Seattle-based Avalara receives a large cash injection as her business continues to benefit from the e-commerce boom and growing regulatory obligations.
Avalara said last week it added $ 959.9 million to its cash balance after issuing short-term debt in the form of convertible senior notes, according to a filing.
The money will be used to fuel the company’s compliance automation software that helps more than 30,000 businesses in 95 countries manage their sales and other types of taxes. Customers include companies such as Zillow, Pinterest, Converse, Roku, Thule, and others.
The increase in online shopping spurred by the pandemic and new tax rules, as well as the continued adoption of cloud services, have helped provide favorable winds for Avalara’s business. Its stock has more than tripled since it debuted on the public market in 2018, and has grown by more than 30% since May. The company’s market capitalization now stands at over $ 14 billion.

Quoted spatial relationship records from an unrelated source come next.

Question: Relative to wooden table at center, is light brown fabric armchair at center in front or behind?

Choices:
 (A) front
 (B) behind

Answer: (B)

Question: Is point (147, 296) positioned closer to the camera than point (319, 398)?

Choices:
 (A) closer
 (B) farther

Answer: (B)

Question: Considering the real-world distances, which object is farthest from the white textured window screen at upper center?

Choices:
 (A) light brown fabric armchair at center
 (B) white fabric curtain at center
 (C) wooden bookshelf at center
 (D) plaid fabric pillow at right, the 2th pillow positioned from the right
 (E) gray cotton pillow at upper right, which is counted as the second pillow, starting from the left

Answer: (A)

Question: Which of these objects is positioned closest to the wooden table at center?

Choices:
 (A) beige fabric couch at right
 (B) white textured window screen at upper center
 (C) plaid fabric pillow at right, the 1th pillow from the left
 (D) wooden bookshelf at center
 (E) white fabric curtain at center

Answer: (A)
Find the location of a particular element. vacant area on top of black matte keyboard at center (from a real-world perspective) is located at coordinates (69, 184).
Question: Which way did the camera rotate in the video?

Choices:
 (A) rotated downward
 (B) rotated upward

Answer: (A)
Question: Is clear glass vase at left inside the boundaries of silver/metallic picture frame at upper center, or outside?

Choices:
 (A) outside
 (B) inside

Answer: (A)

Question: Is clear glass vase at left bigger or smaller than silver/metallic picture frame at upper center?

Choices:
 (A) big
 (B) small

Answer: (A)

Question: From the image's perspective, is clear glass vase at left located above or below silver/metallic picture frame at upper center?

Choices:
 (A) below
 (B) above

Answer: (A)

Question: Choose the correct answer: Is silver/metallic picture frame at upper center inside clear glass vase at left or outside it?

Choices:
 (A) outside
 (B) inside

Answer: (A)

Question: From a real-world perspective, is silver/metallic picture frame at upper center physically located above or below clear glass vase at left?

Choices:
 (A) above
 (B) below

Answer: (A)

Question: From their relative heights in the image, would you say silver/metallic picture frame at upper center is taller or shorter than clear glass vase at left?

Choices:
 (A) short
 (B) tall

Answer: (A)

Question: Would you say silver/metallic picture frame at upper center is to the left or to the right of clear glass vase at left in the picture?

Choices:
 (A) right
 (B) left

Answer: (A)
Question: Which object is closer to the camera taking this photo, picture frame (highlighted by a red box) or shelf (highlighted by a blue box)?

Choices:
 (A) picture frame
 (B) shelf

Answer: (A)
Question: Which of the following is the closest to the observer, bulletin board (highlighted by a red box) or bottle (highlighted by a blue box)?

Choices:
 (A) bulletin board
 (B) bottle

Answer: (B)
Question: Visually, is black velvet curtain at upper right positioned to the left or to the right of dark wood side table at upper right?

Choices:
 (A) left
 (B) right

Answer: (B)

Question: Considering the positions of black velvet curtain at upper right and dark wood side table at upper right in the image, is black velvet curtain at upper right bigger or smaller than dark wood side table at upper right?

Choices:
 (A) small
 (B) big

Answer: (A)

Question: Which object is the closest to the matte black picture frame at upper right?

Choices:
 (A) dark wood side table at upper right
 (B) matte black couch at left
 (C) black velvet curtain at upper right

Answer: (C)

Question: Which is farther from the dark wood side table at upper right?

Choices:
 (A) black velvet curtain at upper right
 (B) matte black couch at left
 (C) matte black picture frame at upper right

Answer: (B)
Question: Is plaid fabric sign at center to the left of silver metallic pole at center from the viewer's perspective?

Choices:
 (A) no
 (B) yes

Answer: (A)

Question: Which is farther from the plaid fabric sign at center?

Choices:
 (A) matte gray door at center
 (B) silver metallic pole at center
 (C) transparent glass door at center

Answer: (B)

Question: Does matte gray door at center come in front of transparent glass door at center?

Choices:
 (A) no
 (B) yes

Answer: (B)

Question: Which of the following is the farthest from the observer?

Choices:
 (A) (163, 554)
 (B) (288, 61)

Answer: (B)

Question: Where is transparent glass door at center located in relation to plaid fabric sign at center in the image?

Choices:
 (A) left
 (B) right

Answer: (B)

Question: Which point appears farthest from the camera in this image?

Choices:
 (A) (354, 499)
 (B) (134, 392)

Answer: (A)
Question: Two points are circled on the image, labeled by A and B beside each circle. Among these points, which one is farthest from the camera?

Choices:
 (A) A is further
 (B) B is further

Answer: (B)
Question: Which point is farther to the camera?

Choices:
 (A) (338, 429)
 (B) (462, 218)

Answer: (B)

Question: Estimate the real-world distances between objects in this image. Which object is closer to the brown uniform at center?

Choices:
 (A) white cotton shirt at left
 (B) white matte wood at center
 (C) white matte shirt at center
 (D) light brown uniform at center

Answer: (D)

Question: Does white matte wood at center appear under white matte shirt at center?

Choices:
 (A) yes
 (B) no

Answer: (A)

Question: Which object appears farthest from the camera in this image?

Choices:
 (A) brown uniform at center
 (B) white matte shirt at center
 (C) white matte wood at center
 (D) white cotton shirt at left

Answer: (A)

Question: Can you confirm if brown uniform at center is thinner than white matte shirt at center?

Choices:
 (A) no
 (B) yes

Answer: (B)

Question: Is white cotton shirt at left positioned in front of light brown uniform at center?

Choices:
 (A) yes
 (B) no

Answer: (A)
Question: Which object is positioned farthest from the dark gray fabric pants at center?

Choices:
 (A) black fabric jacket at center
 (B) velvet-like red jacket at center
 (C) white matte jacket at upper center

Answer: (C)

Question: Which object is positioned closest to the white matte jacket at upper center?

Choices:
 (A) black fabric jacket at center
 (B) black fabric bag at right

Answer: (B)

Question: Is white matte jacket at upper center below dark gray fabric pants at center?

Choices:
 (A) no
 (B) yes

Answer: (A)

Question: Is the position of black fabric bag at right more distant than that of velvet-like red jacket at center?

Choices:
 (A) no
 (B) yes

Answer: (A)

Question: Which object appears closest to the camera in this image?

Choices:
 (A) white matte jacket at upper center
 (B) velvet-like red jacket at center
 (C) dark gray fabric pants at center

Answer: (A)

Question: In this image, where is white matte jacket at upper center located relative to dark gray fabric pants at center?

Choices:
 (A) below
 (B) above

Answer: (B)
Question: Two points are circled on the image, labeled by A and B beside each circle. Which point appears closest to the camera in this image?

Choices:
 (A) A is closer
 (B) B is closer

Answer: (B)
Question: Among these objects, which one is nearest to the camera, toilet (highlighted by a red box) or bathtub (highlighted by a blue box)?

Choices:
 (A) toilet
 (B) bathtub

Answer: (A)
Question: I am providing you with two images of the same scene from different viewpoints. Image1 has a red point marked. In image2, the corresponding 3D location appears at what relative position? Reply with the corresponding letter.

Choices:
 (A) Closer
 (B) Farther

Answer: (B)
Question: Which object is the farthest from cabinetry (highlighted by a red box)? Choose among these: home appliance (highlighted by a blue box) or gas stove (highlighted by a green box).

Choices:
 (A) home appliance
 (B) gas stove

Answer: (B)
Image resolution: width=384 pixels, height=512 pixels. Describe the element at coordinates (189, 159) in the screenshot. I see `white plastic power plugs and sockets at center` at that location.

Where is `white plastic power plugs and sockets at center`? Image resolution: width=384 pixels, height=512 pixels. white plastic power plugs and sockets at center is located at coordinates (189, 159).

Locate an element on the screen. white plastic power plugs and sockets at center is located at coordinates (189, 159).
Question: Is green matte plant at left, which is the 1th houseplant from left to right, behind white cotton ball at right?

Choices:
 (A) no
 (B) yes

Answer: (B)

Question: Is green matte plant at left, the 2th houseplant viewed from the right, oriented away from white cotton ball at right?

Avalara reported second quarter 2021 revenue of $ 169.1 million, up 45% year-over-year, its highest growth rate since the 2018 IPO .
When calling the results with analysts, Avalara CEO Scott McFarlane called it a “gold medal quarter.” He said the company’s vision is to “be a part of every transaction in the world”.
To do this, Avalara invests heavily in new technologies and new products, with around 25% of its employees working in R&D. The company employs more than 3,330 people worldwide.
“We believe we are ahead of the competition and driving the future of global compliance,” said McFarlane.
Founded in 2004, Avalara has also embarked on a wave of acquisitions in recent times, bringing together companies such as DAVO Technologies, Business Licenses, Transaction Tax Resources, INPOSIA Solutions and Impendulo Limited.
For the full year 2021, Avalara expects revenue of between $ 672 million and $ 676 million, compared to $ 500.6 million in 2020, and a non-GAAP operating loss between 10 and 14 million dollars.